In a separate report covering more localized statistics generated by C.A.R. and DataQuick Information Systems, 8.8%, or 25 out of 285 cities and communities, showed an increase in their respective median home prices from a year ago. DataQuick statistics are based on county records data rather than MLS information. DataQuick Information Systems is a subsidiary of Vancouver-based MacDonald Dettwiler and Associates. (The top 10 lists are generated for incorporated cities with a minimum of 30 recorded sales in the month.)
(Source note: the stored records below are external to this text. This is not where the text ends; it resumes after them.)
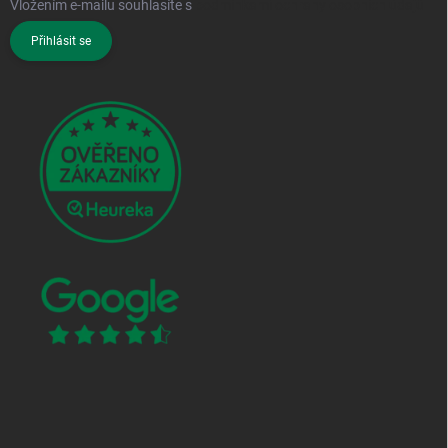
Vložením e-mailu souhlasíte s
podmínkami ochrany osobních údajů
Přihlásit se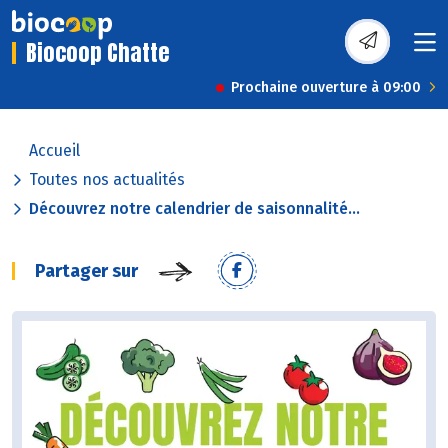
Biocoop Chatte
Prochaine ouverture à 09:00
Accueil
Toutes nos actualités
Découvrez notre calendrier de saisonnalité...
Partager sur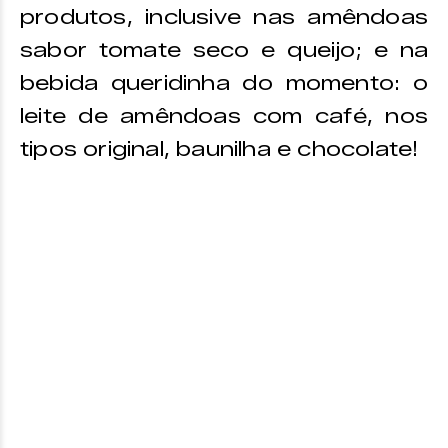
produtos, inclusive nas amêndoas
sabor tomate seco e queijo; e na
bebida queridinha do momento: o
leite de amêndoas com café, nos
tipos original, baunilha e chocolate!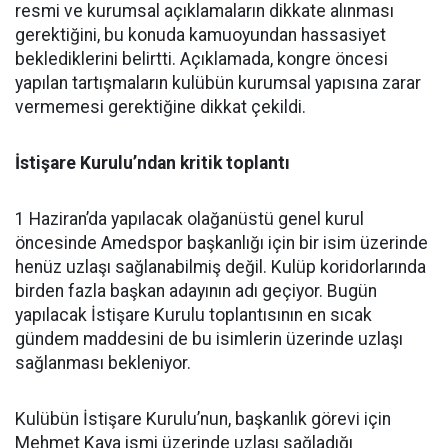
resmi ve kurumsal açıklamaların dikkate alınması
gerektiğini, bu konuda kamuoyundan hassasiyet
beklediklerini belirtti. Açıklamada, kongre öncesi
yapılan tartışmaların kulübün kurumsal yapısına zarar
vermemesi gerektiğine dikkat çekildi.
İstişare Kurulu’ndan kritik toplantı
1 Haziran’da yapılacak olağanüstü genel kurul
öncesinde Amedspor başkanlığı için bir isim üzerinde
henüz uzlaşı sağlanabilmiş değil. Kulüp koridorlarında
birden fazla başkan adayının adı geçiyor. Bugün
yapılacak İstişare Kurulu toplantısının en sıcak
gündem maddesini de bu isimlerin üzerinde uzlaşı
sağlanması bekleniyor.
Kulübün İstişare Kurulu’nun, başkanlık görevi için
Mehmet Kaya ismi üzerinde uzlaşı sağladığı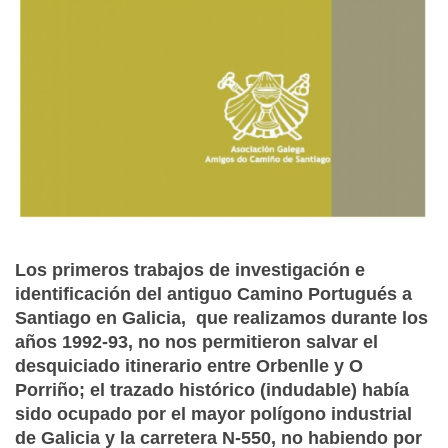
Los primeros trabajos de investigación e
identificación del antiguo Camino Portugués a
Santiago en Galicia, que realizamos durante los
años 1992-93, no nos permitieron salvar el
desquiciado itinerario entre Orbenlle y O
Porriño; el trazado histórico (indudable) había
sido ocupado por el mayor polígono industrial
de Galicia y la carretera N-550, no habiendo por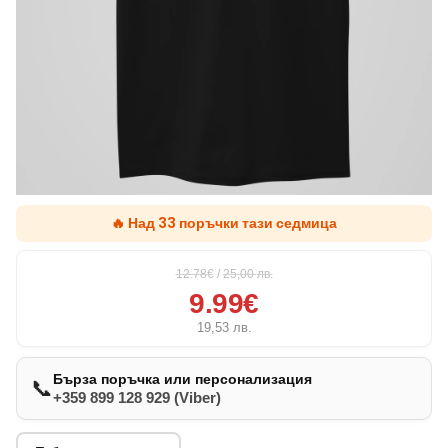
🔥 Над 33 поръчки тази седмица
12.78€
/
25,00
лв.
9.99€
19,53
лв.
Бърза поръчка или персонализация
📞
+359 899 128 929 (Viber)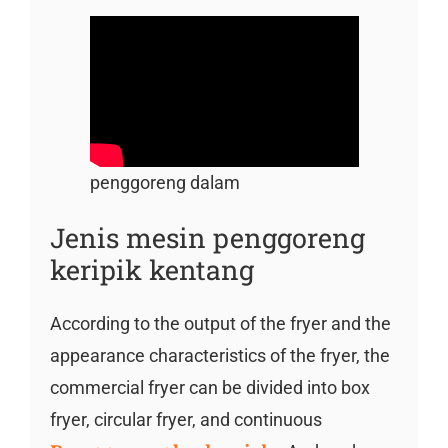
penggoreng dalam
Jenis mesin penggoreng
keripik kentang
According to the output of the fryer and the
appearance characteristics of the fryer, the
commercial fryer can be divided into box
fryer, circular fryer, and continuous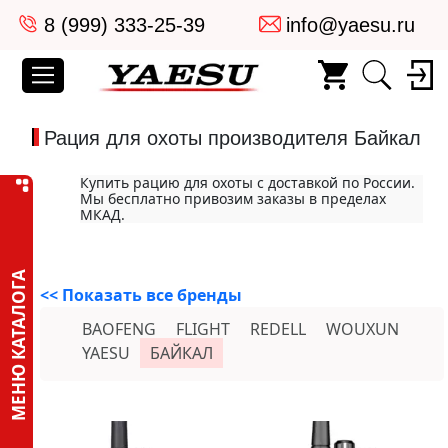
8 (999) 333-25-39
info@yaesu.ru
Рация для охоты производителя Байкал
Купить рацию для охоты с доставкой по России.
Мы бесплатно привозим заказы в пределах
МКАД.
МЕНЮ КАТАЛОГА
<< Показать все бренды
BAOFENG
FLIGHT
REDELL
WOUXUN
YAESU
БАЙКАЛ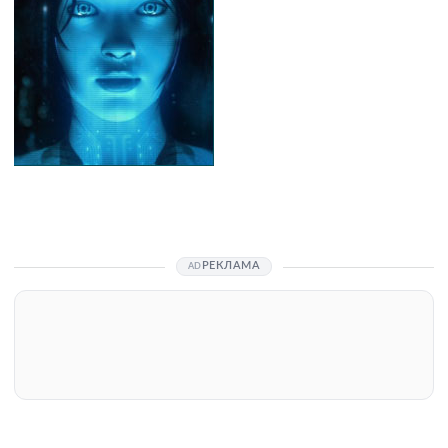
РЕКЛАМА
Note: Large changes in local median home prices typically indicate both local home price appreciation, and often, large shifts in the composition of housing market activity. Some of the variations in median home prices for December may be exaggerated due to compositional changes in housing demand.

Statewide, the 10 cities and communities with the highest median home prices in California during December 2007 were: Burlingame, $1,590,000; Los Gatos, $1,400,000; San Juan Capistrano, $1,125,000; San Clemente, $1,007,000; Santa Monica, $950,000; Danville, $949,000; Encinitas $900,000; Redwood City, $837,500; Santa Barbara, $835,000; and San Ramon, $750,500.

Statewide, the 10 cities and communities with the greatest median home price increases in December 2007 compared with the same period a year ago were: Los Gatos, 44.3%; Encinitas, 23.8%; Burlingame, 20%; Chino Hills, 16.4%; Mountain View, 14.1%; Redwood City, 10.9%; San Clemente, 9.9%; Moorpark, 7.2%; Santa Cruz, 5%; and South Lake Tahoe, 4.8%.